─── Dataset entries ───

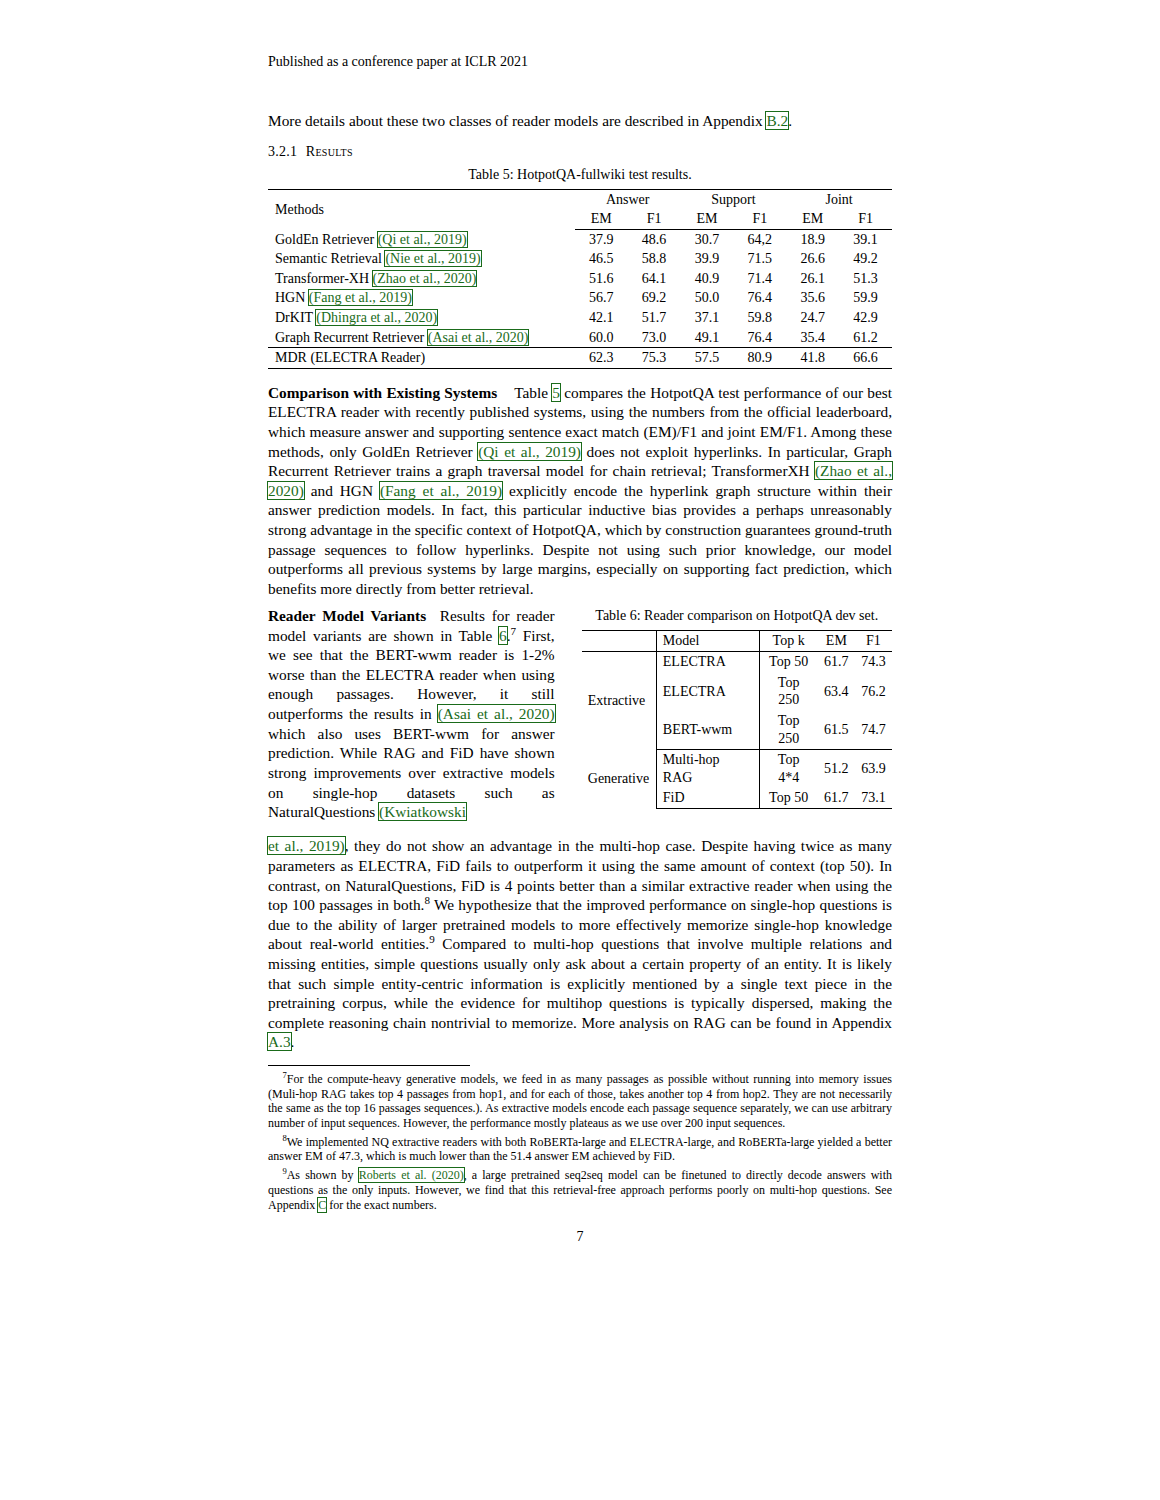Published as a conference paper at ICLR 2021
More details about these two classes of reader models are described in Appendix B.2.
3.2.1 Results
Table 5: HotpotQA-fullwiki test results.
| Methods | Answer | Support | Joint |
| --- | --- | --- | --- |
| EM | F1 | EM | F1 | EM | F1 |
| GoldEn Retriever (Qi et al., 2019) | 37.9 | 48.6 | 30.7 | 64,2 | 18.9 | 39.1 |
| Semantic Retrieval (Nie et al., 2019) | 46.5 | 58.8 | 39.9 | 71.5 | 26.6 | 49.2 |
| Transformer-XH (Zhao et al., 2020) | 51.6 | 64.1 | 40.9 | 71.4 | 26.1 | 51.3 |
| HGN (Fang et al., 2019) | 56.7 | 69.2 | 50.0 | 76.4 | 35.6 | 59.9 |
| DrKIT (Dhingra et al., 2020) | 42.1 | 51.7 | 37.1 | 59.8 | 24.7 | 42.9 |
| Graph Recurrent Retriever (Asai et al., 2020) | 60.0 | 73.0 | 49.1 | 76.4 | 35.4 | 61.2 |
| MDR (ELECTRA Reader) | 62.3 | 75.3 | 57.5 | 80.9 | 41.8 | 66.6 |
Comparison with Existing Systems Table 5 compares the HotpotQA test performance of our best ELECTRA reader with recently published systems, using the numbers from the official leaderboard, which measure answer and supporting sentence exact match (EM)/F1 and joint EM/F1. Among these methods, only GoldEn Retriever (Qi et al., 2019) does not exploit hyperlinks. In particular, Graph Recurrent Retriever trains a graph traversal model for chain retrieval; TransformerXH (Zhao et al., 2020) and HGN (Fang et al., 2019) explicitly encode the hyperlink graph structure within their answer prediction models. In fact, this particular inductive bias provides a perhaps unreasonably strong advantage in the specific context of HotpotQA, which by construction guarantees ground-truth passage sequences to follow hyperlinks. Despite not using such prior knowledge, our model outperforms all previous systems by large margins, especially on supporting fact prediction, which benefits more directly from better retrieval.
Reader Model Variants Results for reader model variants are shown in Table 6.7 First, we see that the BERT-wwm reader is 1-2% worse than the ELECTRA reader when using enough passages. However, it still outperforms the results in (Asai et al., 2020) which also uses BERT-wwm for answer prediction. While RAG and FiD have shown strong improvements over extractive models on single-hop datasets such as NaturalQuestions (Kwiatkowski
Table 6: Reader comparison on HotpotQA dev set.
| | Model | Top k | EM | F1 |
| --- | --- | --- | --- | --- |
| Extractive | ELECTRA | Top 50 | 61.7 | 74.3 |
| ELECTRA | Top 250 | 63.4 | 76.2 |
| BERT-wwm | Top 250 | 61.5 | 74.7 |
| Generative | Multi-hop RAG | Top 4*4 | 51.2 | 63.9 |
| FiD | Top 50 | 61.7 | 73.1 |
et al., 2019), they do not show an advantage in the multi-hop case. Despite having twice as many parameters as ELECTRA, FiD fails to outperform it using the same amount of context (top 50). In contrast, on NaturalQuestions, FiD is 4 points better than a similar extractive reader when using the top 100 passages in both.8 We hypothesize that the improved performance on single-hop questions is due to the ability of larger pretrained models to more effectively memorize single-hop knowledge about real-world entities.9 Compared to multi-hop questions that involve multiple relations and missing entities, simple questions usually only ask about a certain property of an entity. It is likely that such simple entity-centric information is explicitly mentioned by a single text piece in the pretraining corpus, while the evidence for multihop questions is typically dispersed, making the complete reasoning chain nontrivial to memorize. More analysis on RAG can be found in Appendix A.3.
7For the compute-heavy generative models, we feed in as many passages as possible without running into memory issues (Muli-hop RAG takes top 4 passages from hop1, and for each of those, takes another top 4 from hop2. They are not necessarily the same as the top 16 passages sequences.). As extractive models encode each passage sequence separately, we can use arbitrary number of input sequences. However, the performance mostly plateaus as we use over 200 input sequences.
8We implemented NQ extractive readers with both RoBERTa-large and ELECTRA-large, and RoBERTa-large yielded a better answer EM of 47.3, which is much lower than the 51.4 answer EM achieved by FiD.
9As shown by Roberts et al. (2020), a large pretrained seq2seq model can be finetuned to directly decode answers with questions as the only inputs. However, we find that this retrieval-free approach performs poorly on multi-hop questions. See Appendix C for the exact numbers.
7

───

**The problem:**
Write the lines out verbatim, from the one with "8We implemented NQ" through the last line of the entries, and stop there.

**Answer area:**
8We implemented NQ extractive readers with both RoBERTa-large and ELECTRA-large, and RoBERTa-large yielded a better answer EM of 47.3, which is much lower than the 51.4 answer EM achieved by FiD.
9As shown by Roberts et al. (2020), a large pretrained seq2seq model can be finetuned to directly decode answers with questions as the only inputs. However, we find that this retrieval-free approach performs poorly on multi-hop questions. See Appendix C for the exact numbers.
7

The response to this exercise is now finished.